## Directions for this task
From the data below, select each line that contains the word "family" and copy it.

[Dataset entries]
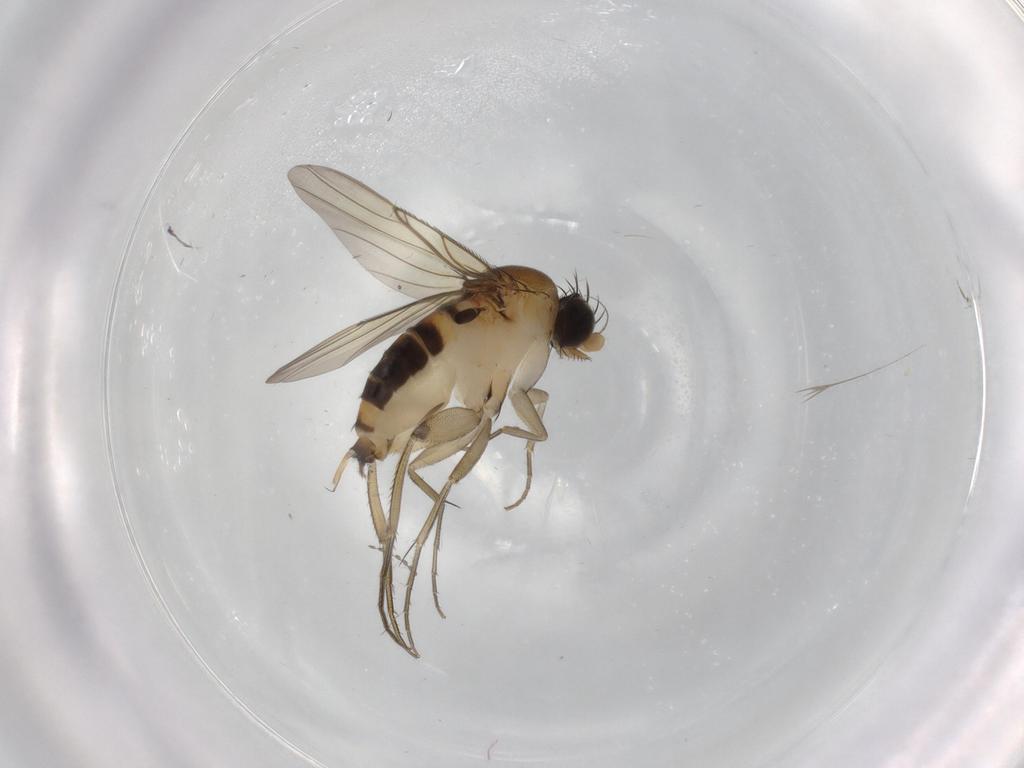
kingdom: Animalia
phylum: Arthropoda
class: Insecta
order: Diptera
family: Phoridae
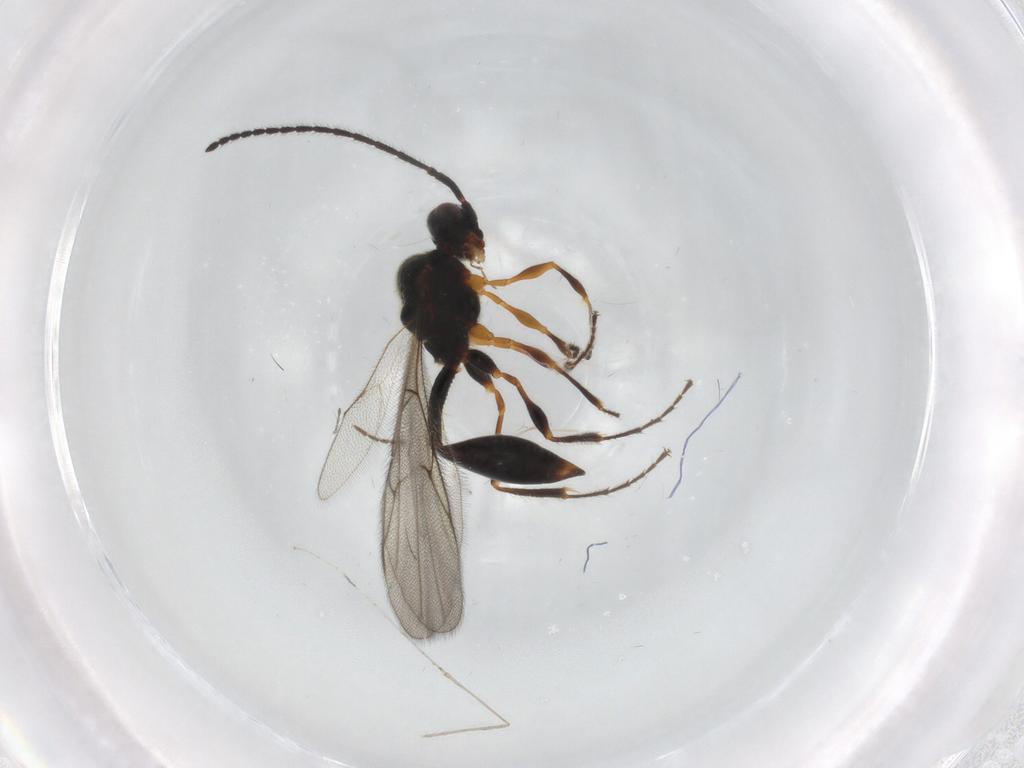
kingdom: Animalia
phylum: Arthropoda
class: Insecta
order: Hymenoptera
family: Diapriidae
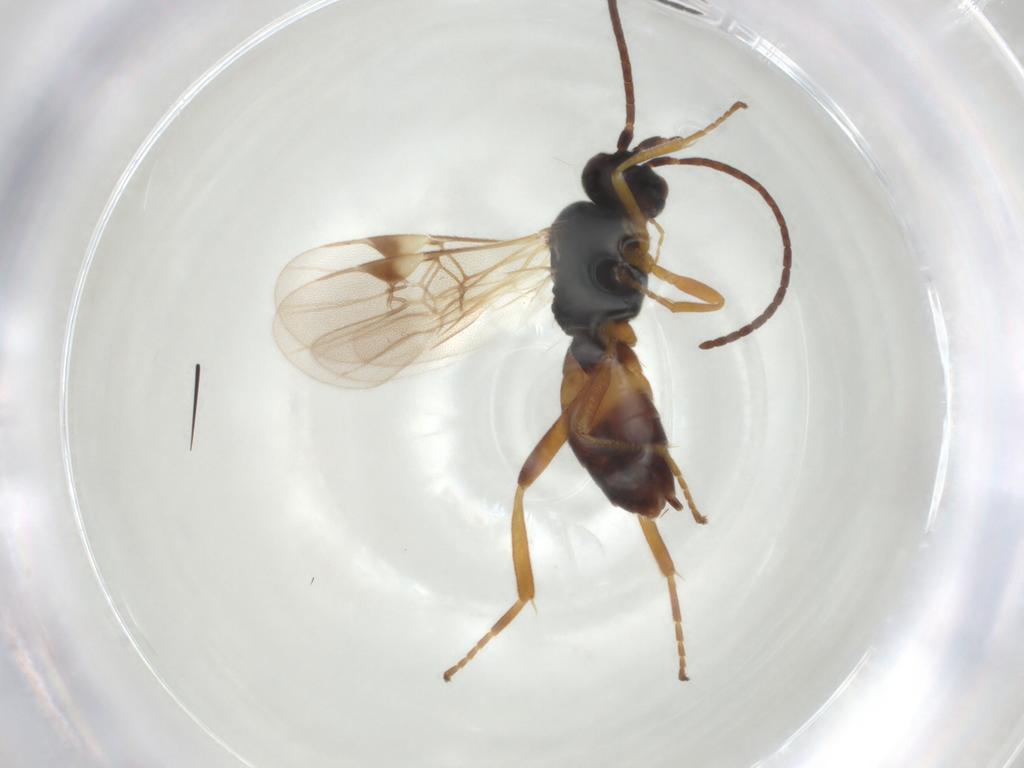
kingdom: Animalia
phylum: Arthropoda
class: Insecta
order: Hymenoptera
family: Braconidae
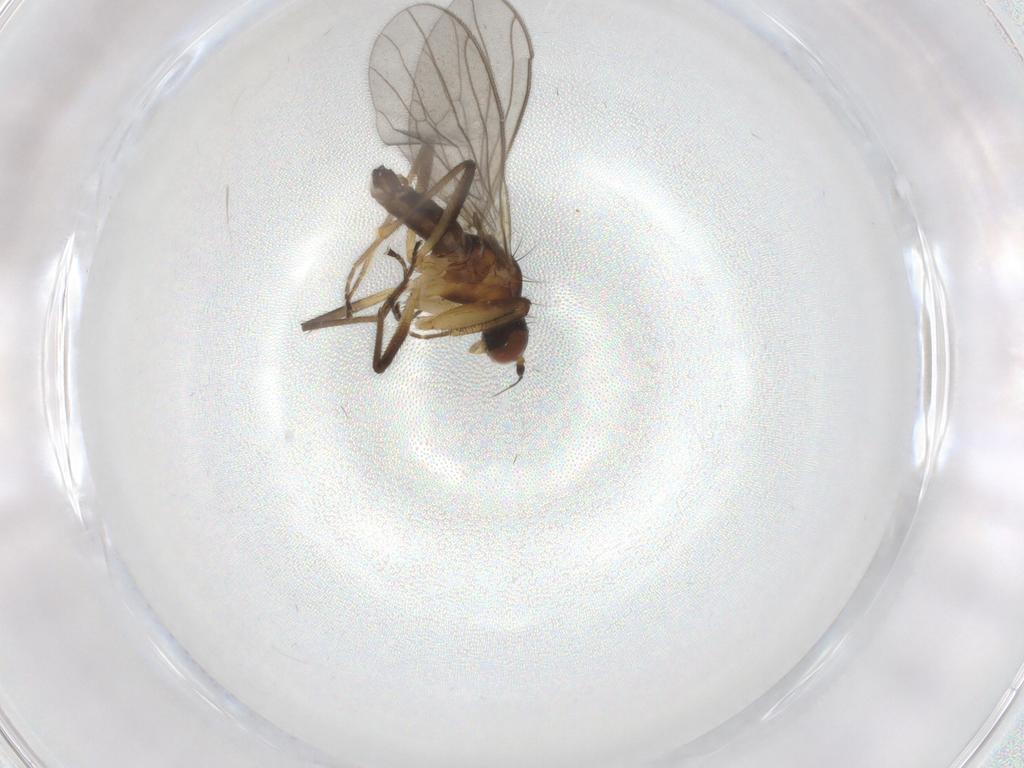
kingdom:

* * *

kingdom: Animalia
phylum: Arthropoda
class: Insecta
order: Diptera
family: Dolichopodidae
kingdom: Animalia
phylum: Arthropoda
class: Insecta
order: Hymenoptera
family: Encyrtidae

---

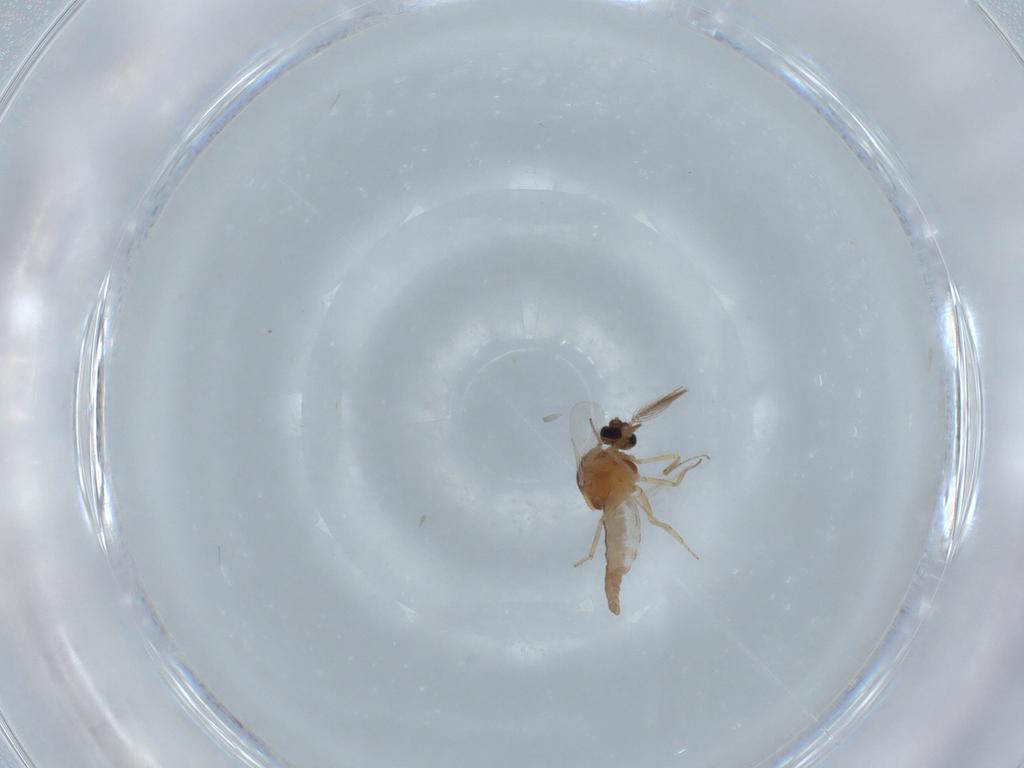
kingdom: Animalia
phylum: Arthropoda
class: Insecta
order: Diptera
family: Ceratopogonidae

## Task output
family: Phoridae
family: Diapriidae
family: Braconidae
family: Dolichopodidae
family: Encyrtidae
family: Ceratopogonidae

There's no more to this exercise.